▶ **Problem requirements**
All entries are to be returned verbatim.

START Material provided

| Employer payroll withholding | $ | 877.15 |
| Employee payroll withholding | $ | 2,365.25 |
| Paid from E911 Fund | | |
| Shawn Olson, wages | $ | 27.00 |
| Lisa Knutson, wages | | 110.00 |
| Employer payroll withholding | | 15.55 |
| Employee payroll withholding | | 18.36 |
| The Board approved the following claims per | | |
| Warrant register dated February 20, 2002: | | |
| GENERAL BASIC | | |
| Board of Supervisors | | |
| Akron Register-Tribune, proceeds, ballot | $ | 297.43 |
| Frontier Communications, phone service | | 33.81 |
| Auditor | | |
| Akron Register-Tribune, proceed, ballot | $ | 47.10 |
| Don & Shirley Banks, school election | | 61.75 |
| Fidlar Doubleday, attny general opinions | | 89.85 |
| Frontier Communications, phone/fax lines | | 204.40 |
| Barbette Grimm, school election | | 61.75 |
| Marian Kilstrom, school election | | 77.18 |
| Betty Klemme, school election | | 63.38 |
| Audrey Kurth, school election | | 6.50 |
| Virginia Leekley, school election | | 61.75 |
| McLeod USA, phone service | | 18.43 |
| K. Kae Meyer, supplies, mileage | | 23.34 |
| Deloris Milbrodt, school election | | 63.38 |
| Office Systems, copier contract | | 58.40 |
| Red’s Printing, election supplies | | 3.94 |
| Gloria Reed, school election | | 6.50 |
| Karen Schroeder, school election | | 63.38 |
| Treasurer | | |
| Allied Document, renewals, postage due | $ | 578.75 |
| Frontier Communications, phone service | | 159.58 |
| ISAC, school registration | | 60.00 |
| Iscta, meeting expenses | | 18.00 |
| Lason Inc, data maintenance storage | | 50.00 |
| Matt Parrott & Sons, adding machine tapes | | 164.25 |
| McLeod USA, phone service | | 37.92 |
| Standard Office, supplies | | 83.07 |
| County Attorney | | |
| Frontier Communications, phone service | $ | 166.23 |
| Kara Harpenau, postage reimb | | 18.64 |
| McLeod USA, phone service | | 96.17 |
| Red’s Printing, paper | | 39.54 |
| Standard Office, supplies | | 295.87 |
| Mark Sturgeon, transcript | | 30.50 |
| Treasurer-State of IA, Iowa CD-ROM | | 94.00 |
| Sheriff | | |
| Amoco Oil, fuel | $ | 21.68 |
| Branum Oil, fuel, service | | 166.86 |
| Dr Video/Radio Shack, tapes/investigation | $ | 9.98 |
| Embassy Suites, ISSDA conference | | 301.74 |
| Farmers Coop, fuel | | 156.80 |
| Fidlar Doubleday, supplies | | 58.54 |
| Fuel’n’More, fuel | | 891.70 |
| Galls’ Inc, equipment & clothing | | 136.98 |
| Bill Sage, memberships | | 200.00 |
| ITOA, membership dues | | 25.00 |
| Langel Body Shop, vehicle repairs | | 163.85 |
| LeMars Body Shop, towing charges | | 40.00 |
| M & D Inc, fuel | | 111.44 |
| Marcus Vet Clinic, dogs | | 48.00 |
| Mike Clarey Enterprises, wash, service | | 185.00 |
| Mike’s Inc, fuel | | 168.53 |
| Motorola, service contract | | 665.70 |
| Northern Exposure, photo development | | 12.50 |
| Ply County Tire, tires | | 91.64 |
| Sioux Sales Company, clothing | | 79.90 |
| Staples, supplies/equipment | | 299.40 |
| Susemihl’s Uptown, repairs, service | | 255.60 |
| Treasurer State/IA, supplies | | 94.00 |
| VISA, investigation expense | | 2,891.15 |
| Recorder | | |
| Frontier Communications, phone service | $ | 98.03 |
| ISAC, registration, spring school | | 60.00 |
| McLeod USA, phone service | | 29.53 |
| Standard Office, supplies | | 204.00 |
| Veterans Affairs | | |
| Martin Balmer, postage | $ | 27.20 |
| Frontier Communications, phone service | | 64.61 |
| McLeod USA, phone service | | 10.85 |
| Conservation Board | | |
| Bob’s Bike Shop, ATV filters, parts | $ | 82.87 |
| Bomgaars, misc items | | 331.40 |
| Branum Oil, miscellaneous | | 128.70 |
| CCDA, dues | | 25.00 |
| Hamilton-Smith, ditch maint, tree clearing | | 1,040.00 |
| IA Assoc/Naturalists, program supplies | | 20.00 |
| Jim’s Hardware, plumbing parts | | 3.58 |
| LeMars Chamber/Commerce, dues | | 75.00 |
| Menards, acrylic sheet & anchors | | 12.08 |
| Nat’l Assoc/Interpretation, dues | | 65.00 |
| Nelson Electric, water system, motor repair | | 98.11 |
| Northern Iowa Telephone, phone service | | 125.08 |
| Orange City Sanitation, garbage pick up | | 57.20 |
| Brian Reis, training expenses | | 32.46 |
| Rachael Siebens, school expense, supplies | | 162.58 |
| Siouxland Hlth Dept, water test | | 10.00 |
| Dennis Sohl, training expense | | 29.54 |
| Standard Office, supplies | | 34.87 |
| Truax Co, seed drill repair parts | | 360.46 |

END Material provided

▶ **Written solution**
| Employer payroll withholding | $ | 877.15 |
| Employee payroll withholding | $ | 2,365.25 |
| Paid from E911 Fund | | |
| Shawn Olson, wages | $ | 27.00 |
| Lisa Knutson, wages | | 110.00 |
| Employer payroll withholding | | 15.55 |
| Employee payroll withholding | | 18.36 |
| The Board approved the following claims per | | |
| Warrant register dated February 20, 2002: | | |
| GENERAL BASIC | | |
| Board of Supervisors | | |
| Akron Register-Tribune, proceeds, ballot | $ | 297.43 |
| Frontier Communications, phone service | | 33.81 |
| Auditor | | |
| Akron Register-Tribune, proceed, ballot | $ | 47.10 |
| Don & Shirley Banks, school election | | 61.75 |
| Fidlar Doubleday, attny general opinions | | 89.85 |
| Frontier Communications, phone/fax lines | | 204.40 |
| Barbette Grimm, school election | | 61.75 |
| Marian Kilstrom, school election | | 77.18 |
| Betty Klemme, school election | | 63.38 |
| Audrey Kurth, school election | | 6.50 |
| Virginia Leekley, school election | | 61.75 |
| McLeod USA, phone service | | 18.43 |
| K. Kae Meyer, supplies, mileage | | 23.34 |
| Deloris Milbrodt, school election | | 63.38 |
| Office Systems, copier contract | | 58.40 |
| Red’s Printing, election supplies | | 3.94 |
| Gloria Reed, school election | | 6.50 |
| Karen Schroeder, school election | | 63.38 |
| Treasurer | | |
| Allied Document, renewals, postage due | $ | 578.75 |
| Frontier Communications, phone service | | 159.58 |
| ISAC, school registration | | 60.00 |
| Iscta, meeting expenses | | 18.00 |
| Lason Inc, data maintenance storage | | 50.00 |
| Matt Parrott & Sons, adding machine tapes | | 164.25 |
| McLeod USA, phone service | | 37.92 |
| Standard Office, supplies | | 83.07 |
| County Attorney | | |
| Frontier Communications, phone service | $ | 166.23 |
| Kara Harpenau, postage reimb | | 18.64 |
| McLeod USA, phone service | | 96.17 |
| Red’s Printing, paper | | 39.54 |
| Standard Office, supplies | | 295.87 |
| Mark Sturgeon, transcript | | 30.50 |
| Treasurer-State of IA, Iowa CD-ROM | | 94.00 |
| Sheriff | | |
| Amoco Oil, fuel | $ | 21.68 |
| Branum Oil, fuel, service | | 166.86 |
| Dr Video/Radio Shack, tapes/investigation | $ | 9.98 |
| Embassy Suites, ISSDA conference | | 301.74 |
| Farmers Coop, fuel | | 156.80 |
| Fidlar Doubleday, supplies | | 58.54 |
| Fuel’n’More, fuel | | 891.70 |
| Galls’ Inc, equipment & clothing | | 136.98 |
| Bill Sage, memberships | | 200.00 |
| ITOA, membership dues | | 25.00 |
| Langel Body Shop, vehicle repairs | | 163.85 |
| LeMars Body Shop, towing charges | | 40.00 |
| M & D Inc, fuel | | 111.44 |
| Marcus Vet Clinic, dogs | | 48.00 |
| Mike Clarey Enterprises, wash, service | | 185.00 |
| Mike’s Inc, fuel | | 168.53 |
| Motorola, service contract | | 665.70 |
| Northern Exposure, photo development | | 12.50 |
| Ply County Tire, tires | | 91.64 |
| Sioux Sales Company, clothing | | 79.90 |
| Staples, supplies/equipment | | 299.40 |
| Susemihl’s Uptown, repairs, service | | 255.60 |
| Treasurer State/IA, supplies | | 94.00 |
| VISA, investigation expense | | 2,891.15 |
| Recorder | | |
| Frontier Communications, phone service | $ | 98.03 |
| ISAC, registration, spring school | | 60.00 |
| McLeod USA, phone service | | 29.53 |
| Standard Office, supplies | | 204.00 |
| Veterans Affairs | | |
| Martin Balmer, postage | $ | 27.20 |
| Frontier Communications, phone service | | 64.61 |
| McLeod USA, phone service | | 10.85 |
| Conservation Board | | |
| Bob’s Bike Shop, ATV filters, parts | $ | 82.87 |
| Bomgaars, misc items | | 331.40 |
| Branum Oil, miscellaneous | | 128.70 |
| CCDA, dues | | 25.00 |
| Hamilton-Smith, ditch maint, tree clearing | | 1,040.00 |
| IA Assoc/Naturalists, program supplies | | 20.00 |
| Jim’s Hardware, plumbing parts | | 3.58 |
| LeMars Chamber/Commerce, dues | | 75.00 |
| Menards, acrylic sheet & anchors | | 12.08 |
| Nat’l Assoc/Interpretation, dues | | 65.00 |
| Nelson Electric, water system, motor repair | | 98.11 |
| Northern Iowa Telephone, phone service | | 125.08 |
| Orange City Sanitation, garbage pick up | | 57.20 |
| Brian Reis, training expenses | | 32.46 |
| Rachael Siebens, school expense, supplies | | 162.58 |
| Siouxland Hlth Dept, water test | | 10.00 |
| Dennis Sohl, training expense | | 29.54 |
| Standard Office, supplies | | 34.87 |
| Truax Co, seed drill repair parts | | 360.46 |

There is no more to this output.